A commit references this bug: Author: mav Date: Wed Nov 21 18:18:57 UTC 2018 New revision: 340737 URL: https://svnweb.freebsd.org/changeset/base/340737 Log: Revert r340096: 9952 Block size change during zfs receive drops spill block It was reported, and I easily reproduced it, that this change triggers panic when receiving replication stream with enabled embedded blocks, when short file compressing into one embedded block changes its block size. I am not sure that the problem is in this particuler patch, not just triggered by it, but since investigation and fix will take some time, I've decided to revert this for now. PR: 198457, 233277 Changes: head/sys/cddl/contrib/opensolaris/uts/common/fs/zfs/dmu_send.c
Don't know if this is helpful, but the panic only seems to happen in current.
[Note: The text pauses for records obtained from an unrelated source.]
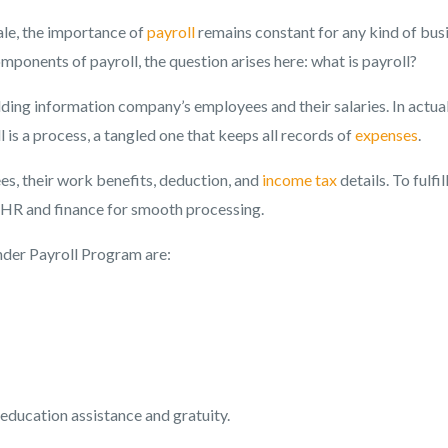
ale, the importance of
payroll
remains constant for any kind of busi
ponents of payroll, the question arises here: what is payroll?
olding information company’s employees and their salaries. In actuali
l is a process, a tangled one that keeps all records of
expenses
.
es, their work benefits, deduction, and
income tax
details. To fulfill
h HR and finance for smooth processing.
der Payroll Program are:
, education assistance and gratuity.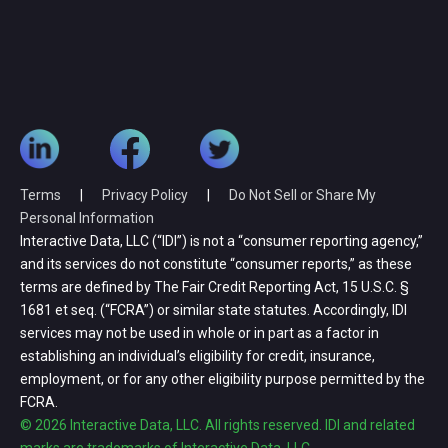
Terms
|
Privacy Policy
|
Do Not Sell or Share My
Personal Information
Interactive Data, LLC (“IDI”) is not a “consumer reporting agency,”
and its services do not constitute “consumer reports,” as these
terms are defined by The Fair Credit Reporting Act, 15 U.S.C. §
1681 et seq. (“FCRA”) or similar state statutes. Accordingly, IDI
services may not be used in whole or in part as a factor in
establishing an individual’s eligibility for credit, insurance,
employment, or for any other eligibility purpose permitted by the
FCRA.
© 2026 Interactive Data, LLC. All rights reserved. IDI and related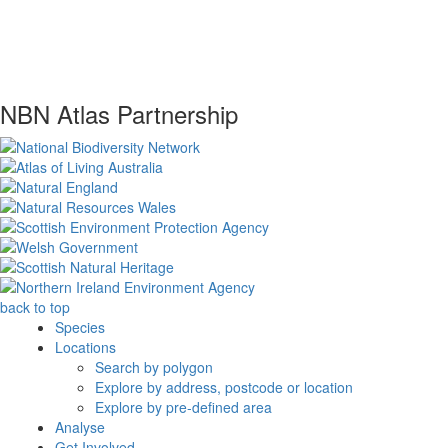
NBN Atlas Partnership
back to top
Species
Locations
Search by polygon
Explore by address, postcode or location
Explore by pre-defined area
Analyse
Get Involved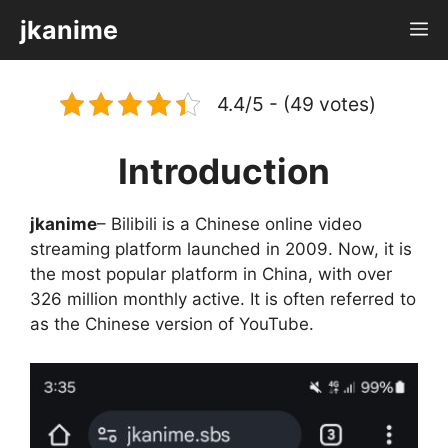
Skip
jkanime
M
to
content
4.4/5 - (49 votes)
Introduction
jkanime
– Bilibili is a Chinese online video
streaming platform launched in 2009. Now, it is
the most popular platform in China, with over
326 million monthly active. It is often referred to
as the Chinese version of YouTube.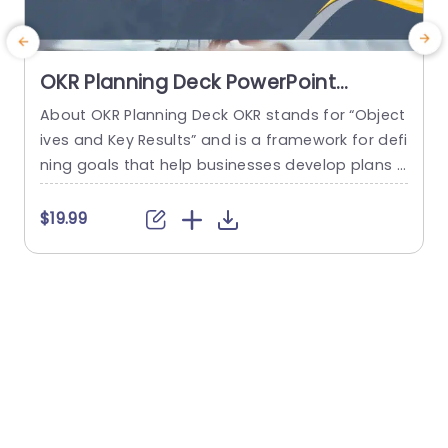
OKR Planning Deck PowerPoint
Template
About OKR Planning Deck OKR stands for “Object
C
ives and Key Results” and is a framework for defi
r
ning goals that help businesses develop plans a
a
nd monitor their progress. ORK is a simple yet ef
d
ficient framework for coordinating and integrati
o
$19.99
ng management objectives. OKR Planning Deck
m
helps deliver a comprehensive framework for or
T
ganizations to set, track, and achieve their goal
a
s effectively. In addition,...
read more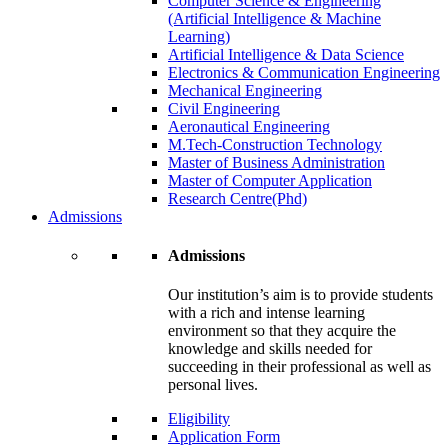
Computer Science & Engineering
(Artificial Intelligence & Machine
Learning)
Artificial Intelligence & Data Science
Electronics & Communication Engineering
Mechanical Engineering
Civil Engineering
Aeronautical Engineering
M.Tech-Construction Technology
Master of Business Administration
Master of Computer Application
Research Centre(Phd)
Admissions
Admissions
Our institution’s aim is to provide students
with a rich and intense learning
environment so that they acquire the
knowledge and skills needed for
succeeding in their professional as well as
personal lives.
Eligibility
Application Form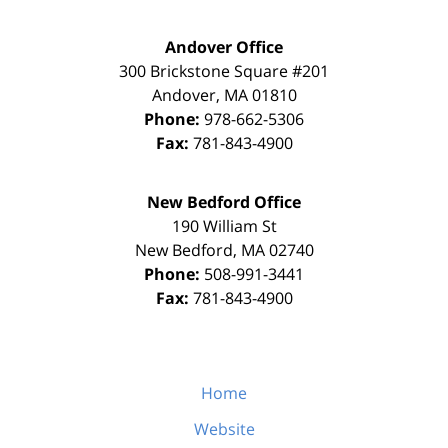
Andover Office
300 Brickstone Square #201
Andover
,
MA
01810
Phone:
978-662-5306
Fax:
781-843-4900
New Bedford Office
190 William St
New Bedford
,
MA
02740
Phone:
508-991-3441
Fax:
781-843-4900
Home
Website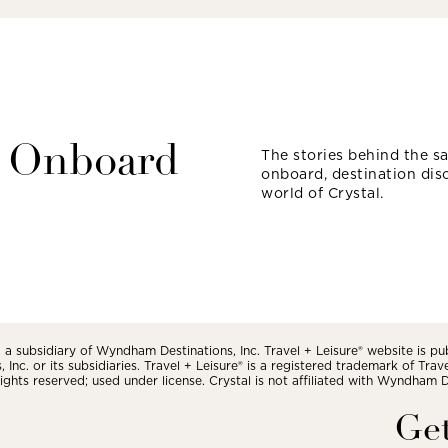
 Onboard
The stories behind the sai
onboard, destination dis
world of Crystal.
a subsidiary of Wyndham Destinations, Inc. Travel + Leisure® website is pu
Inc. or its subsidiaries. Travel + Leisure® is a registered trademark of Tra
 rights reserved; used under license. Crystal is not affiliated with Wyndham Des
Get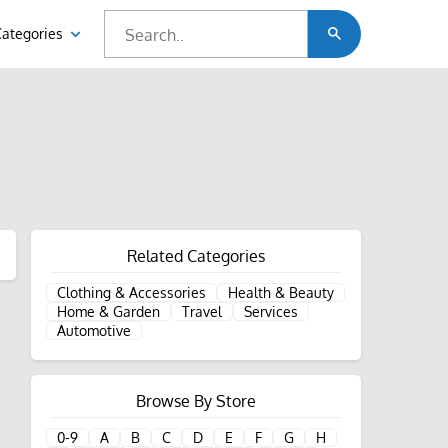
Categories
Related Categories
Clothing & Accessories
Health & Beauty
Home & Garden
Travel
Services
Automotive
Browse By Store
0-9
A
B
C
D
E
F
G
H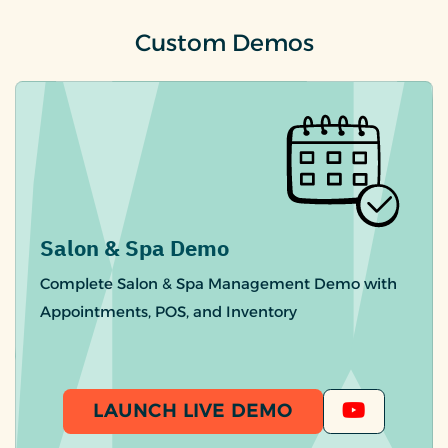
Custom Demos
Salon & Spa Demo
Complete Salon & Spa Management Demo with
Appointments, POS, and Inventory
LAUNCH LIVE DEMO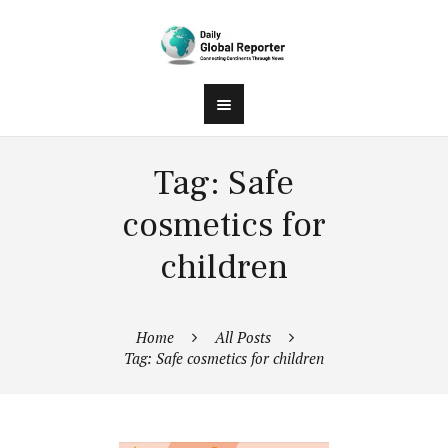
Tag: Safe
cosmetics for
children
Home
All Posts
Tag: Safe cosmetics for children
I can't get it to trigger applying r340096 to 11.2-RELEASE or 12.0-RELEASE. It seems to fix the spill block issue and I haven't been able to trip the panic on either branch. I can trip it on current. This is with very light testing so far.
No it isn't helpful because the panic doesn't happen because invariants aren't enabled on the release branches. Enabling them brings the panic back. Sorry for the noise.
Seems like base r340737 fixed this one. Not sure why it is still open.